LA ESTRELLA. Por Óscar Humberto Gómez Gómez

 

El abuelo dirigió el cañón de su antiguo rifle hacia el cielo y enseguida apretó el gatillo. Entonces una estrella pareció desprenderse del firmamento y se vino desde arriba hasta caer finalmente en el prado del antejardín.

Todavía con la boquilla del arma humeante y el asombro dibujado en el rostro, el abuelo balbuceó: «¡No es posible! ¡Las estrellas no pueden caerse así!».

Apenas unos minutos después la casa estaba atiborrada de curiosos atraídos por la luminosidad que deslumbraba.

Cuando arribó la policía el abuelo todavía no había soltado de sus manos el rifle.

Al tiempo con la policía se hicieron presentes numerosos fotógrafos, camarógrafos, físicos, topógrafos, periodistas y hasta un astrónomo que al igual que muchos profesionales del país había tenido que dedicarse a otra actividad diferente de su profesión.

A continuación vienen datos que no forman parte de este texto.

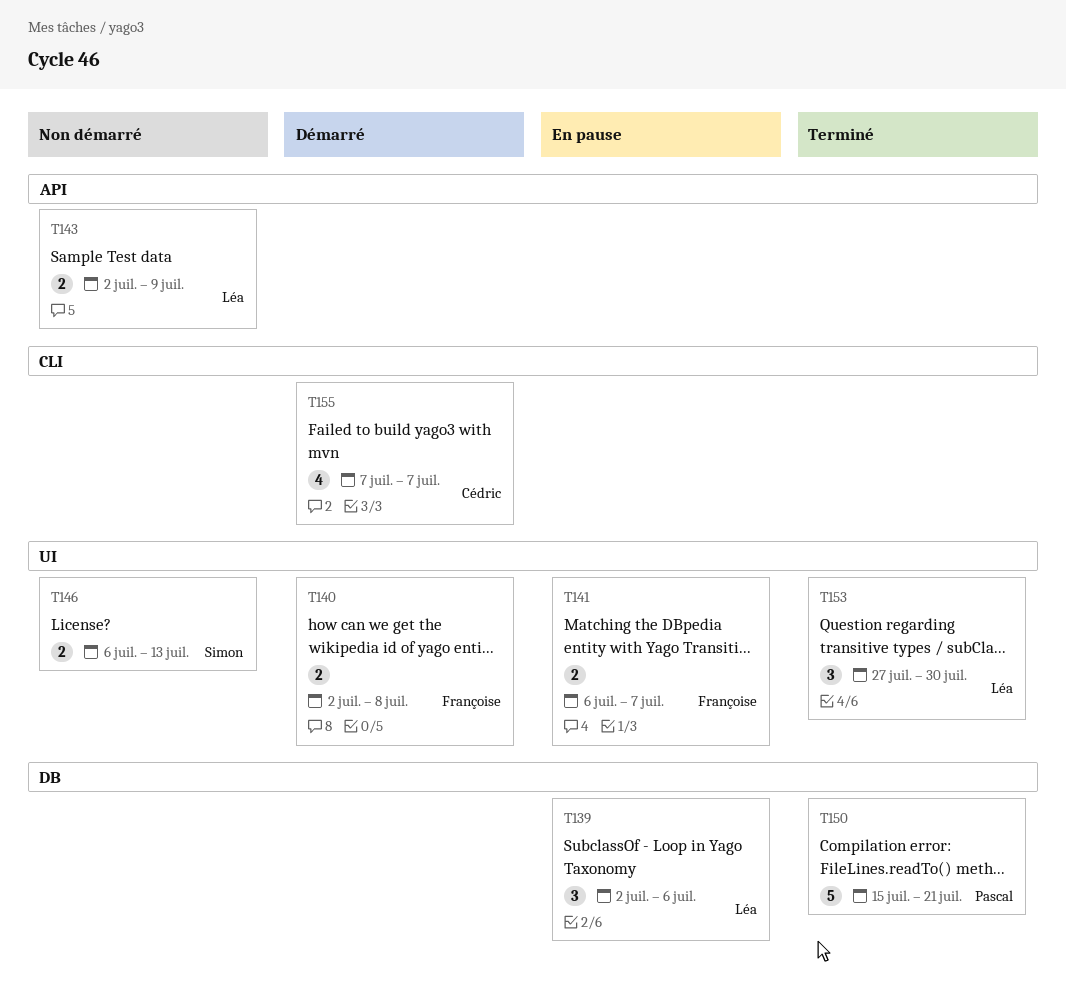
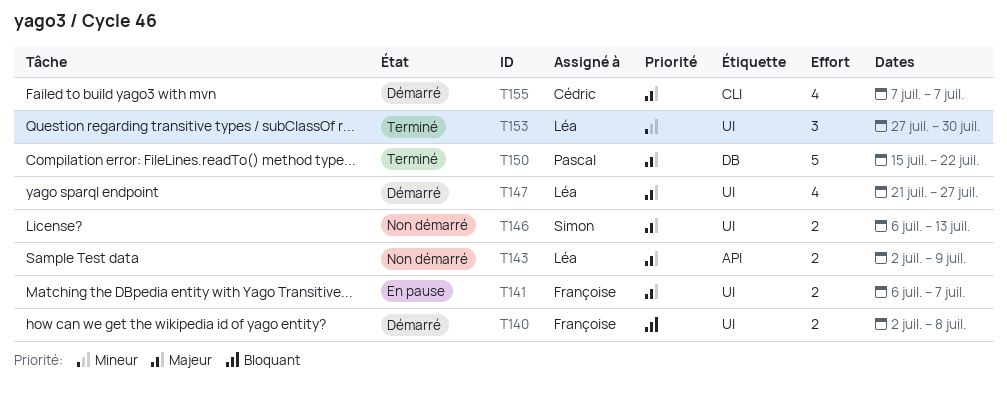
T139: present -> none
T147: none -> present
T150, due: Jul 21 -> Jul 22

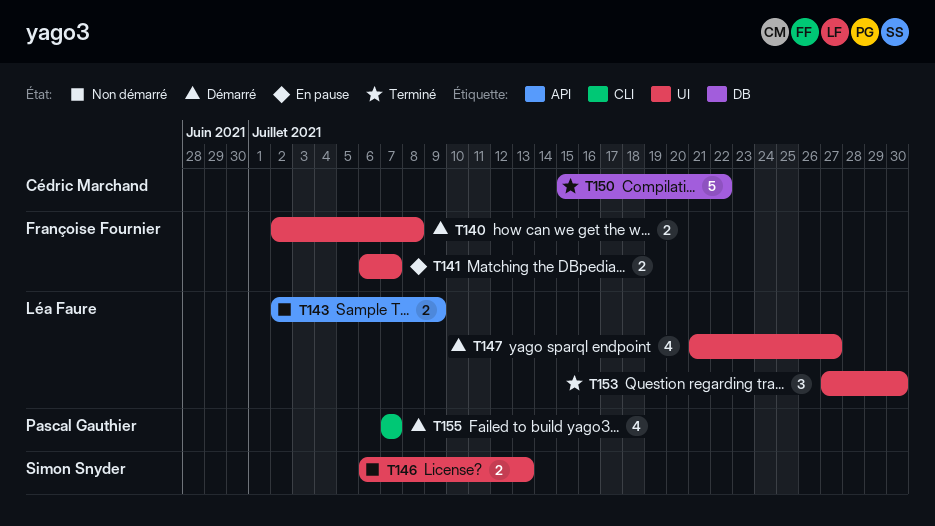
T150, owner: Pascal Gauthier -> Cédric Marchand
T155, owner: Cédric Marchand -> Pascal Gauthier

El astrónomo aparcó su taxi justo frente a la casa del viejo y de una vez entró descalificando el hecho como algo absurdo: «Las estrellas –dijo– son astros lejanos. Si se ven pequeñas es sólo por razón de la distancia a la cual se hallan de nosotros. Pero una estrella no es en realidad tan diminuta como se ve en el cielo».

La policía no le puso atención ante la evidencia del hecho. Optó más bien por interrogar al anciano luego de exigirle la entrega del rifle.

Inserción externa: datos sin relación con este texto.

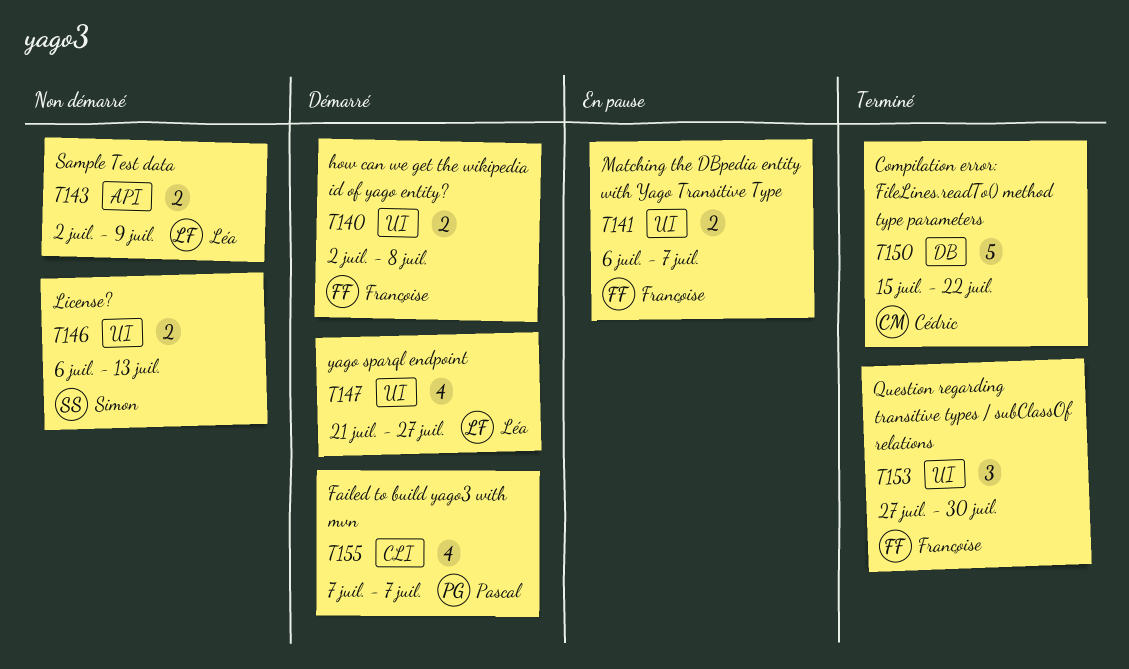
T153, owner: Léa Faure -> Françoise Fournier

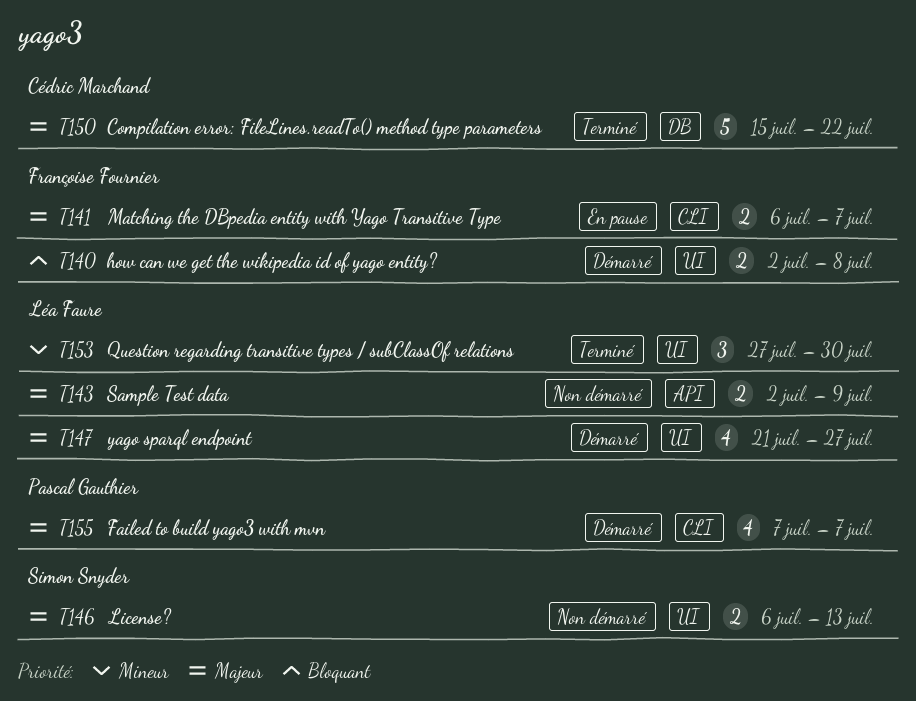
T141, label: UI -> CLI
T153, owner: Françoise Fournier -> Léa Faure

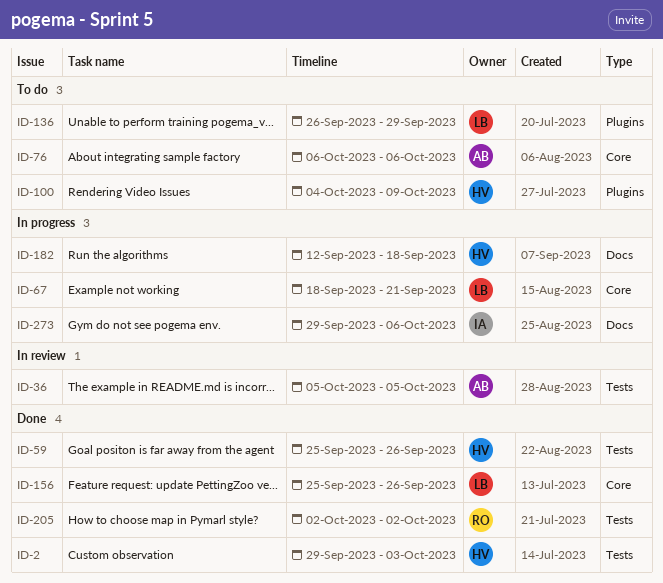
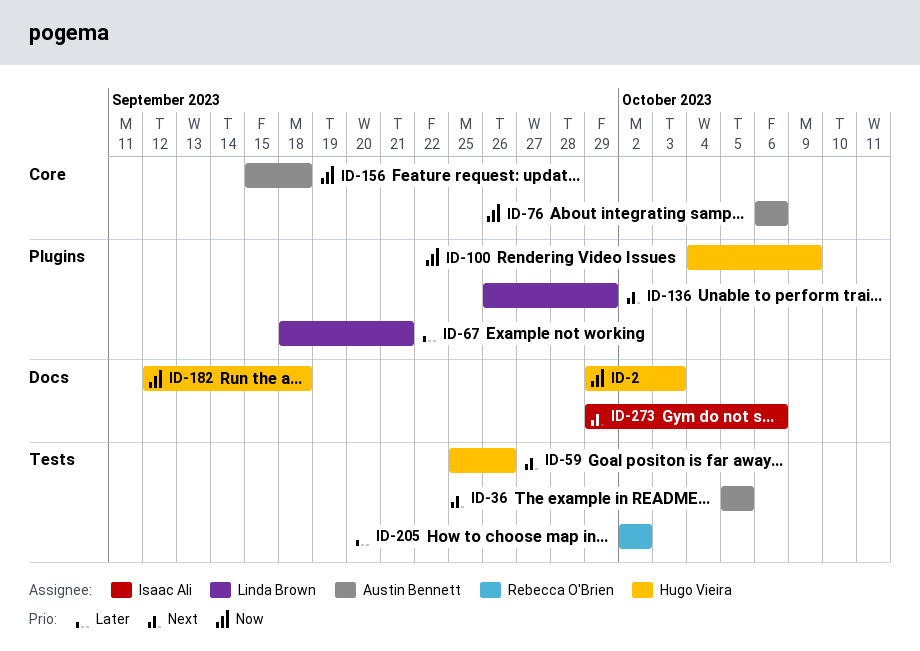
ID-2, label: Tests -> Docs
ID-67, label: Core -> Plugins
ID-156, owner: Linda Brown -> Austin Bennett
ID-156, start: Sep 25 -> Sep 15
ID-156, due: Sep 26 -> Sep 18

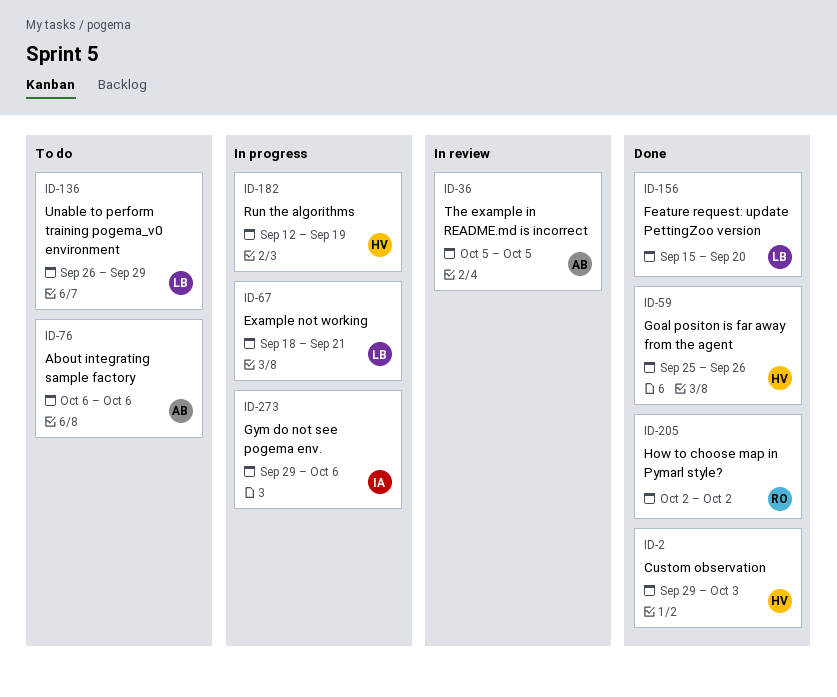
ID-100: present -> none
ID-156, owner: Austin Bennett -> Linda Brown
ID-156, due: Sep 18 -> Sep 20
ID-182, due: Sep 18 -> Sep 19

«¿Por qué les disparó usted a las estrellas?», le inquirió el comandante de la patrulla. El viejo no respondió. Concentró toda su atención en la resplandeciente imagen de su antejardín.

«¿Está seguro de que la estrella cayó del cielo?», insistió el capitán. El anciano asintió con la cabeza.

«Está loco», conceptuó el astrónomo. El viejo lo miró en silencio.

Dos horas después la estrella permanecía en el mismo sitio a la vista de los curiosos. Fue cuando se hicieron presentes los bomberos. El destello del antejardín los confundió.

«Si no es una estrella, ¿qué diablos es?», indagó el jefe de bomberos. Nadie habló.

La policía dispuso al principio llevarse al abuelo preso. Pero como no encontraron un cargo serio por formularle decidieron dejarlo en libertad. Al final se determinó buscar ayuda científica y que entre tanto el asteroide continuara en el antejardín del abuelo.

En la madrugada ya no apareció el astro luminoso. El antejardín había recuperado la apariencia de siempre.

Los curiosos, renegando del instante en que abandonaron el lugar, le hicieron mil preguntas al viejo sobre la desaparición del lucero. El anciano se quedó callado.

Las autoridades anunciaron que se iniciaría una rigurosa investigación en torno a las circunstancias que rodearon la llegada y la desaparición del extraño luminar.

A la postre nadie fue a investigar nada y el tema pasó de moda.

Una noche cualquiera y con aquel mismo vetusto rifle, que la policía le devolvió aduciendo que no existían motivos válidos para su incautación, el abuelo disparó hacia las estrellas.

Entonces comprendió que la maravilla luminiscente de la otra noche ya jamás habría de volver a repetirse.